Lütfen verilen metinde "Atatürk’e,onun ilke ve" sözleriyle başlayıp aşağıya doğru "mücadelemize hız vereceğiz!" sözlerine kadar uzanan bölümün tamamını hiçbir değişiklik yapmadan döndürün.

+++ Verilen metin

Atatürk’e,onun ilke ve devrimlerine, temel insan haklarına, laik eğitim ve laik yaşam biçimine yapılan her türlü saldırıya karşı verilecek mücadelede, tüm bileşenlerimizle örnek bir duruş sergilemeye bilenmiş durumdayız. Bu bakışla tüm demokratik kitle örgütlerinin Cumhuriyet ve yaşanası bir Türkiye mücadelesine öncülük edeceğiz.

 

“Söz ve karar emekçilerindir.” şiarı, OHAL döneminde daha da silikleştirilmeye çalışılmıştır. Emekçinin en etkili mücadele aracı olan grev hakkı, iktidar tarafından tarihe gömülme tehlikesi altındadır. Bu gidişe, bu alın teri düşmanlığına dur diyecek bir örgüt varsa o da Birleşik Kamu İş’tir. Bu yüzden grevli gerçek bir toplu sözleşme hakkı mücadelemize hız vereceğiz!

 

Emekçilerin alın terini görmezden gelenler, onun canını hiçe saymak konusunda daha da aymazlaşmıştır. Emekçinin iş başındayken sakat kalmasını ya da yaşamını yitirmesini, kendi gaddarlıkları, denetimsizlikleri, umursamazlıkları yerine o iş kolunun ‘fıtratında’ arayanlara karşı, dik bir duruş, her zamankinden daha çok bir onur ve yaşam kavgası vermek anlamı taşımaktadır. Bu nedenle TİS çalışmalarında bu dönem olduğu gibi temel gündem olarak iş güvencesini savunacağız.

 

KHK’larla meşruiyet kazandırılmaya çalışılan iş güvencesizliğine geçit vermeyecek, emekçinin sağlığı, canı için verilen mücadelenin örgütleyicisi ve öncüsü olacağız.

 

Ne yazık ki bugün ülkemizde açlık/ yoksulluk sınırını bile doğru belirleyemeyen örgütler bulunmaktadır. Birleşik Kamu İş’in varlığı, bu boşlukta daha da kudretlenmektedir. Konfederasyonumuzun aylık yayınladığı “Halkın Enflasyonu”, “Halkın Açlık Sınırı”, “Halkın Yoksulluk Sınırı” araştırmaları önemli bir ARGE faaliyetidir. Önümüzdeki süreçte ARGE çalışmalarımızın bütün ihtiyaçlarını karşılayıp özelde kamu çalışanlarının, genelde ise bütün emekçilerin gözü kulağı olmaya devam edeceğiz.

++++++
+++ Veri satırları

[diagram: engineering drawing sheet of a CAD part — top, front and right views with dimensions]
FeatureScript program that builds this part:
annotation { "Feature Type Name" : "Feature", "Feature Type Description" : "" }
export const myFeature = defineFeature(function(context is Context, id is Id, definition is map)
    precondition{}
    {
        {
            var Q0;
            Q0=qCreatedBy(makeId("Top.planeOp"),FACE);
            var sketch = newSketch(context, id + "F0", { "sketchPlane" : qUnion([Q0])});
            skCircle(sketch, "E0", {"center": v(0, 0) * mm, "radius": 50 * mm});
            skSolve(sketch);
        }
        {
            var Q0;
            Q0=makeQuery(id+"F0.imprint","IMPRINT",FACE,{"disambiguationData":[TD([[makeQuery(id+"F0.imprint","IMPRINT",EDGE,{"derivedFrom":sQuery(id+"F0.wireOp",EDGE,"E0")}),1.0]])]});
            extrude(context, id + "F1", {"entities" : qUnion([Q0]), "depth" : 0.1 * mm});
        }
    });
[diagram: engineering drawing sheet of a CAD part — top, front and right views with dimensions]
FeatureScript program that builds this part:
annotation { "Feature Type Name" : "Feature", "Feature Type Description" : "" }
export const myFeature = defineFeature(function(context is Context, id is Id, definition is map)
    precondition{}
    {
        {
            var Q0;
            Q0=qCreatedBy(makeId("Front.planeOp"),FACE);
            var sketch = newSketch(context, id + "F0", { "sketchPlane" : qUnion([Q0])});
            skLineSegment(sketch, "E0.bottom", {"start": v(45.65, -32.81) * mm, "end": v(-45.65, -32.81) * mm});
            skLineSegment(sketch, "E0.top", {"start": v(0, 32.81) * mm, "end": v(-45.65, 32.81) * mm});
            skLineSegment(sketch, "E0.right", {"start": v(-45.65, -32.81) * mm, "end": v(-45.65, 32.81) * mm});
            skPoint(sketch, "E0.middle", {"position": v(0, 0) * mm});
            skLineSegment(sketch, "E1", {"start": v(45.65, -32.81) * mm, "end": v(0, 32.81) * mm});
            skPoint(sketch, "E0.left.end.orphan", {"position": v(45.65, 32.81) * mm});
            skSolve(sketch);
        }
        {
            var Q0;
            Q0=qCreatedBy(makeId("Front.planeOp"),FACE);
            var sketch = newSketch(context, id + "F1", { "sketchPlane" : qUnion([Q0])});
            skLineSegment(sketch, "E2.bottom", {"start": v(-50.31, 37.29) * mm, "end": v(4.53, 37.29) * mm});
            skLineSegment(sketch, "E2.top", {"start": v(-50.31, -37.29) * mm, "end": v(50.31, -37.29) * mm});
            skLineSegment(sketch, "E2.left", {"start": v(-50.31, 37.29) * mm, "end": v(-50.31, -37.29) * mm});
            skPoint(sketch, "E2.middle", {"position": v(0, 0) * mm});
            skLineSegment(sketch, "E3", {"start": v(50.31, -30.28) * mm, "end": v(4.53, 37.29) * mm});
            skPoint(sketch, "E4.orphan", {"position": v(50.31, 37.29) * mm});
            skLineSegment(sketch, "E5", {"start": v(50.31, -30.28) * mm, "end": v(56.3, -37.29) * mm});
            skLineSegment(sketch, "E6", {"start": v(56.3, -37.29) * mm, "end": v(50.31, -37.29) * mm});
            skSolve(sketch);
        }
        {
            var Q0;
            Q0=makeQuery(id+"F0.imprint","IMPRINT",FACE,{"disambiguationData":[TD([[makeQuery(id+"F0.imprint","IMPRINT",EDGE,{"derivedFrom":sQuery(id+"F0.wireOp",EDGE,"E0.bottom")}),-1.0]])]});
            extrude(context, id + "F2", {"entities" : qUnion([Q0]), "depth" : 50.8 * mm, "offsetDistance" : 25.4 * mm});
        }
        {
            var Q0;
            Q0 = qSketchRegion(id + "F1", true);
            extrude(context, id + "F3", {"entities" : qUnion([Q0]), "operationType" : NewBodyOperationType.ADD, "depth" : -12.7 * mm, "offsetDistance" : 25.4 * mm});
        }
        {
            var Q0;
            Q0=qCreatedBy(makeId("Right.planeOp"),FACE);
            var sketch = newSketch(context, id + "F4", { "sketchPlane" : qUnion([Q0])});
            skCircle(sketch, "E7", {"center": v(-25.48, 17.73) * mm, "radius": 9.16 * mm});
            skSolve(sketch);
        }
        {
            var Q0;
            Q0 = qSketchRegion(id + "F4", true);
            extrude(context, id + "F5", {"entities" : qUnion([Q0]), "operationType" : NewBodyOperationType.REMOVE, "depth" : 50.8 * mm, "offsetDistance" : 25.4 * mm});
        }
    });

++++++

» Örnek çözüm
Atatürk’e,onun ilke ve devrimlerine, temel insan haklarına, laik eğitim ve laik yaşam biçimine yapılan her türlü saldırıya karşı verilecek mücadelede, tüm bileşenlerimizle örnek bir duruş sergilemeye bilenmiş durumdayız. Bu bakışla tüm demokratik kitle örgütlerinin Cumhuriyet ve yaşanası bir Türkiye mücadelesine öncülük edeceğiz.

 

“Söz ve karar emekçilerindir.” şiarı, OHAL döneminde daha da silikleştirilmeye çalışılmıştır. Emekçinin en etkili mücadele aracı olan grev hakkı, iktidar tarafından tarihe gömülme tehlikesi altındadır. Bu gidişe, bu alın teri düşmanlığına dur diyecek bir örgüt varsa o da Birleşik Kamu İş’tir. Bu yüzden grevli gerçek bir toplu sözleşme hakkı mücadelemize hız vereceğiz!